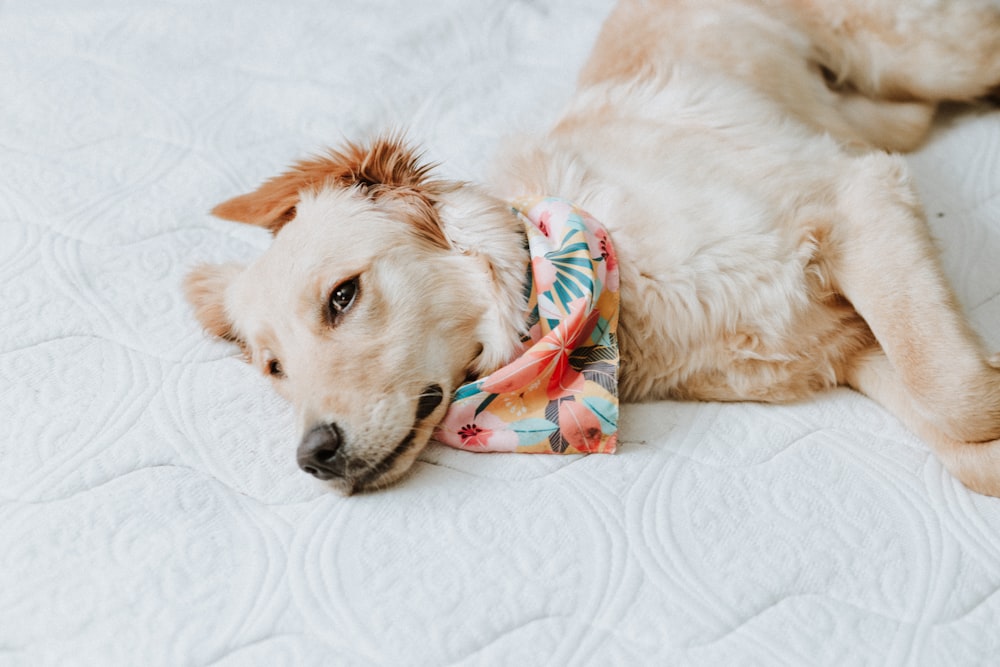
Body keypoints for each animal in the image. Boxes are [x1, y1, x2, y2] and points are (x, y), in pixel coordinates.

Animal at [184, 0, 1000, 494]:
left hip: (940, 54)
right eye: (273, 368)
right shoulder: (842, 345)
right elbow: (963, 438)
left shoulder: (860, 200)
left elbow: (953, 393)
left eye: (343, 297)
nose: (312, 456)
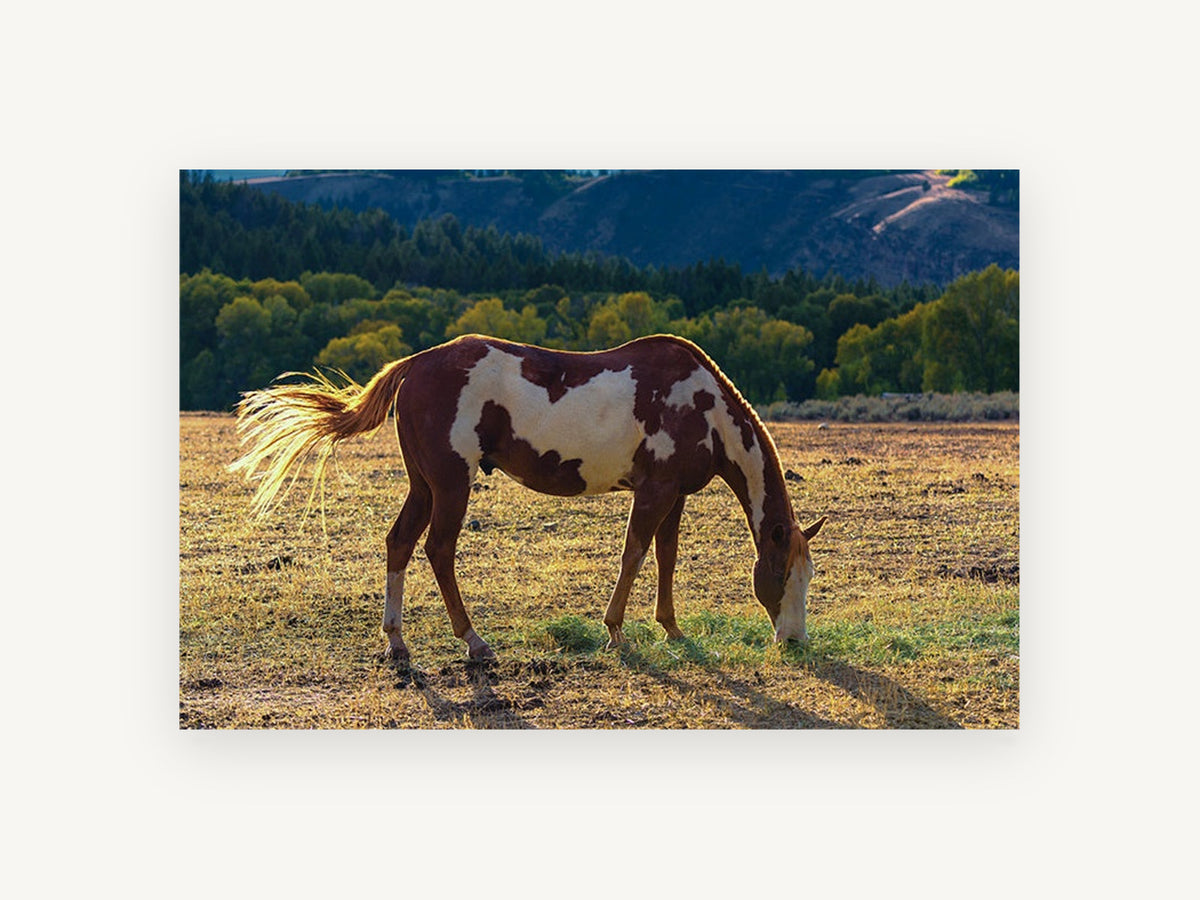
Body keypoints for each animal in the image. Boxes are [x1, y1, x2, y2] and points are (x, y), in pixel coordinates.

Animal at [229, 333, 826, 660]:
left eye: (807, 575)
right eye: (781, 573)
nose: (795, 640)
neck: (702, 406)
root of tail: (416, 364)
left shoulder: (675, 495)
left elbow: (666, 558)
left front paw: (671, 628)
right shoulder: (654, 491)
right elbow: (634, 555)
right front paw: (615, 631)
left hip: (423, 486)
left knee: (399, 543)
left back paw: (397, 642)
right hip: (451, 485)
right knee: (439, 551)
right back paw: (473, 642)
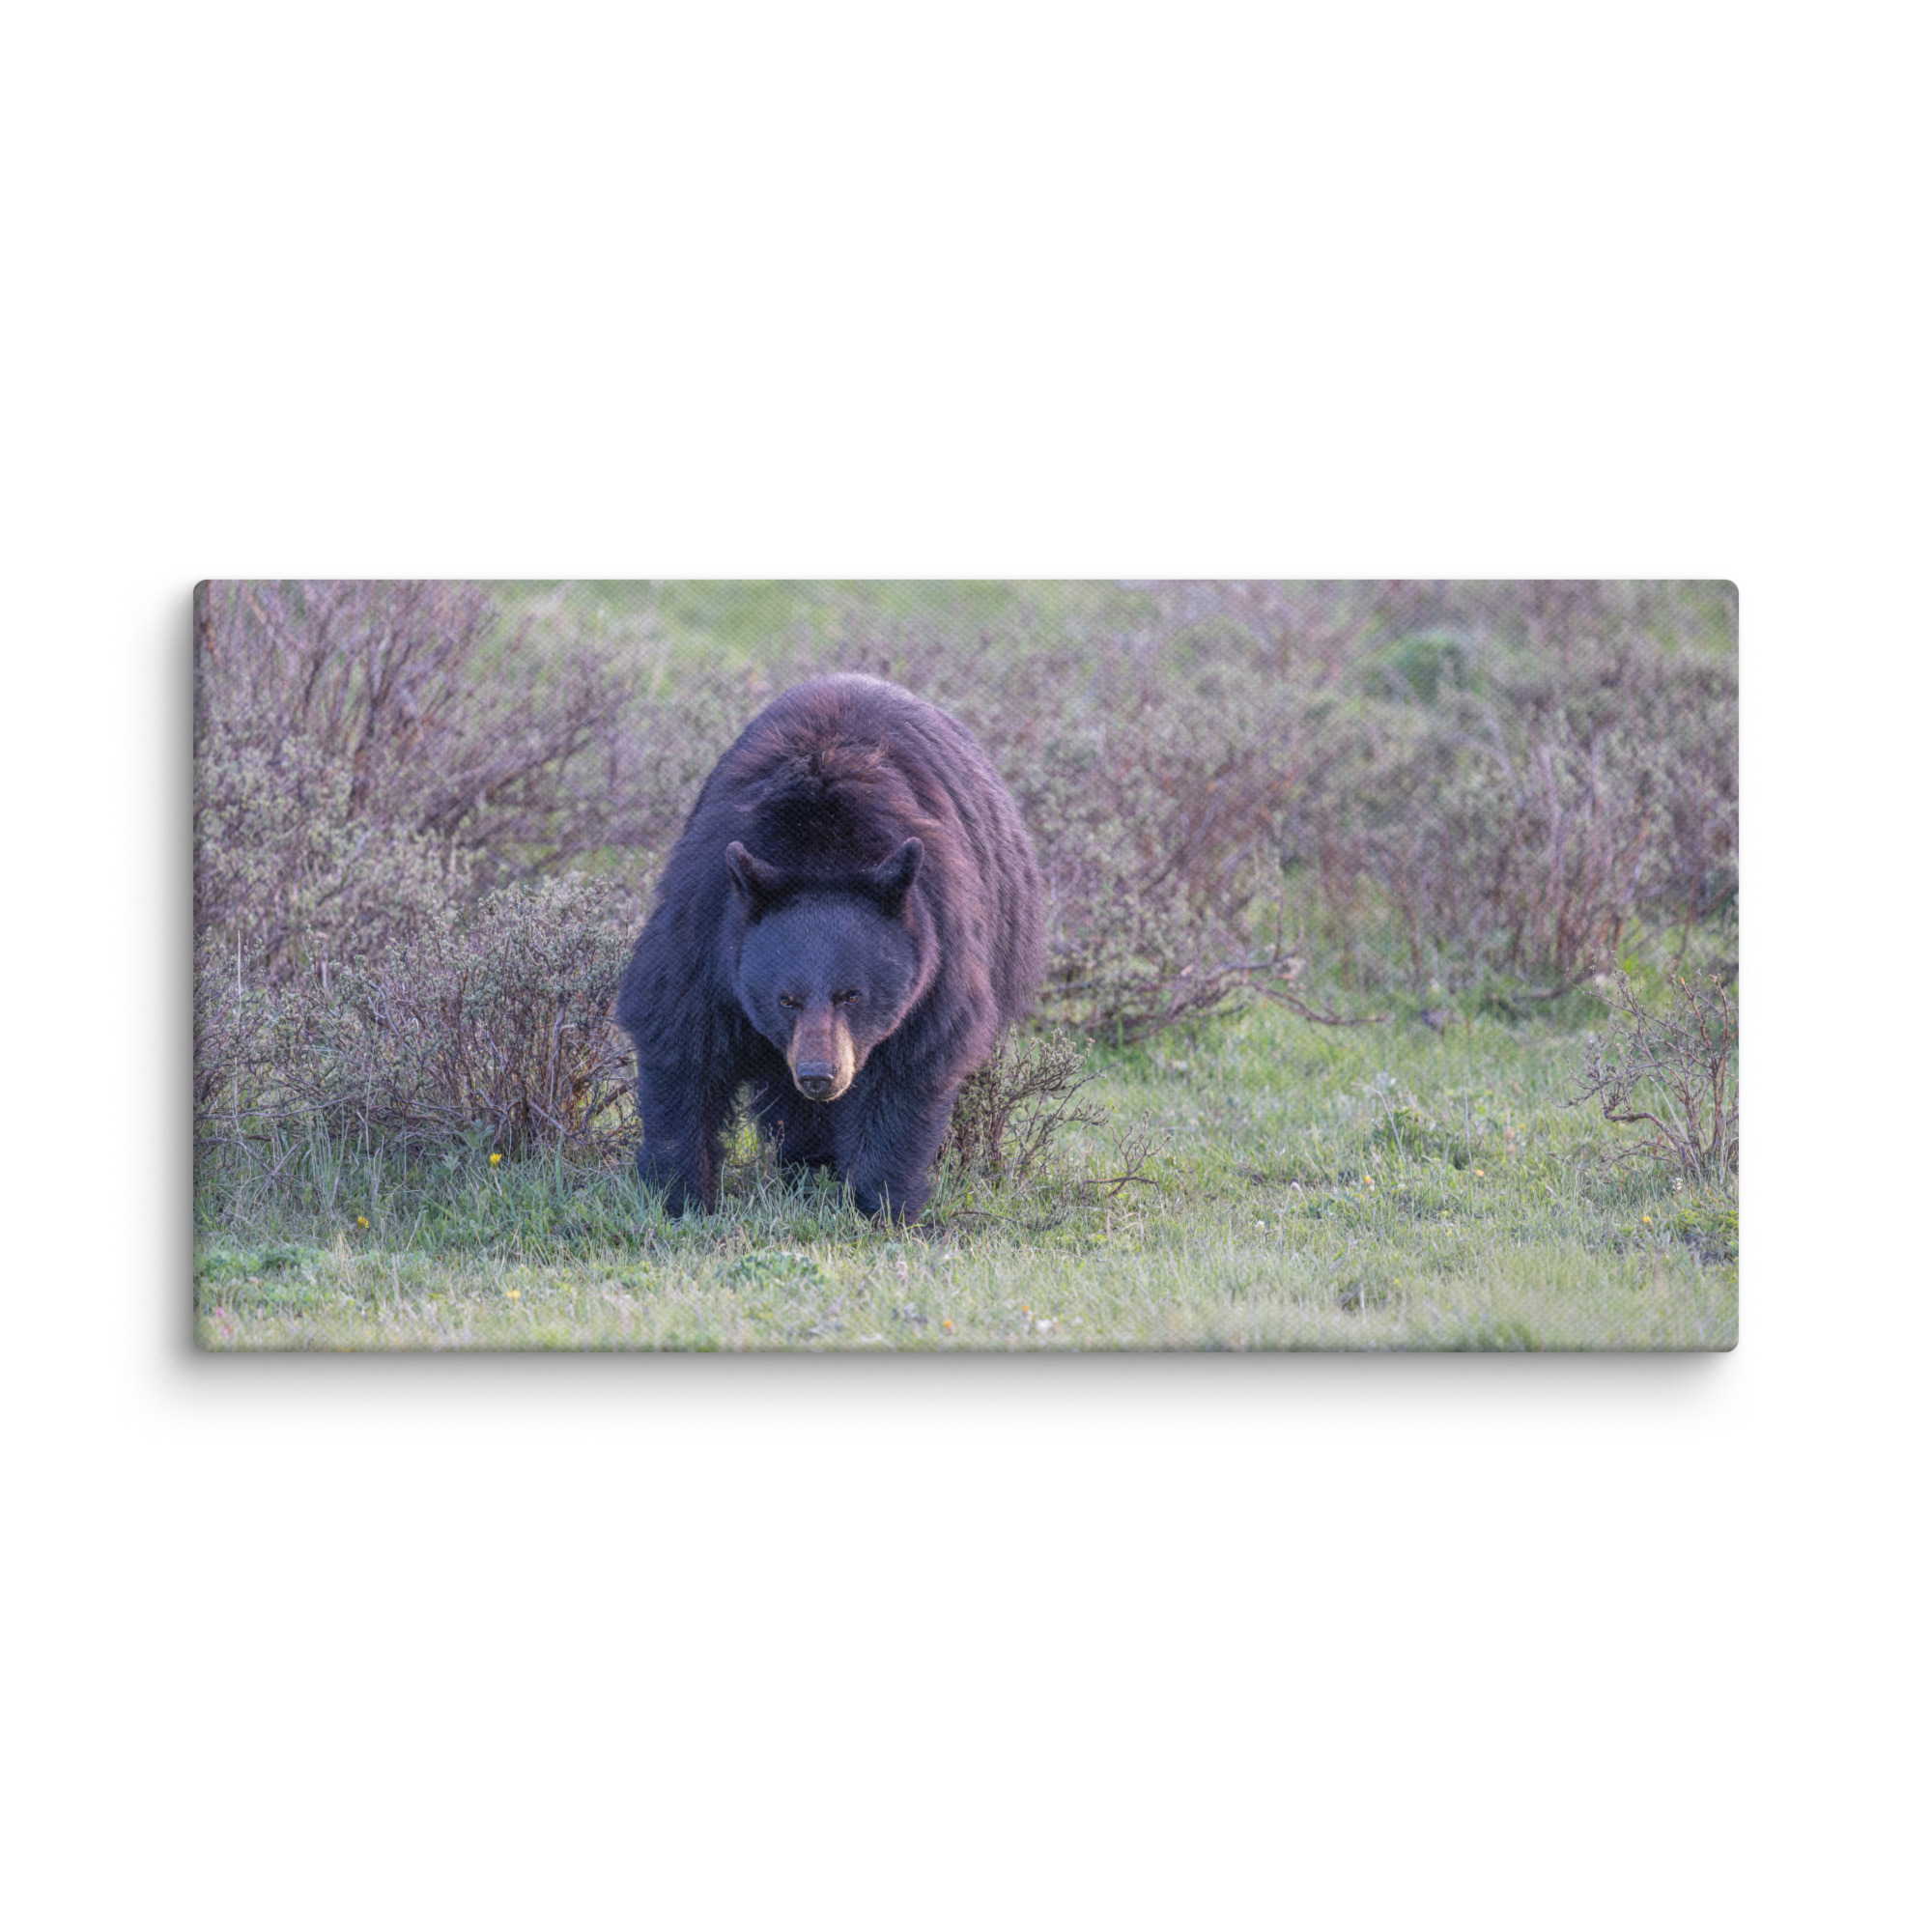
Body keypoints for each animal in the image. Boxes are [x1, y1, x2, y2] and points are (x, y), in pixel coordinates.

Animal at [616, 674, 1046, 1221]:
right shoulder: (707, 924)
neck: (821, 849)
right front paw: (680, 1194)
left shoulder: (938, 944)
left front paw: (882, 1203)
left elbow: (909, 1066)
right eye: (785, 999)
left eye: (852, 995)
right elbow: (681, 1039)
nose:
+++
Goal of the exercise — Return only the number of lines in the data that hold the string "front".

Solution for this task — 4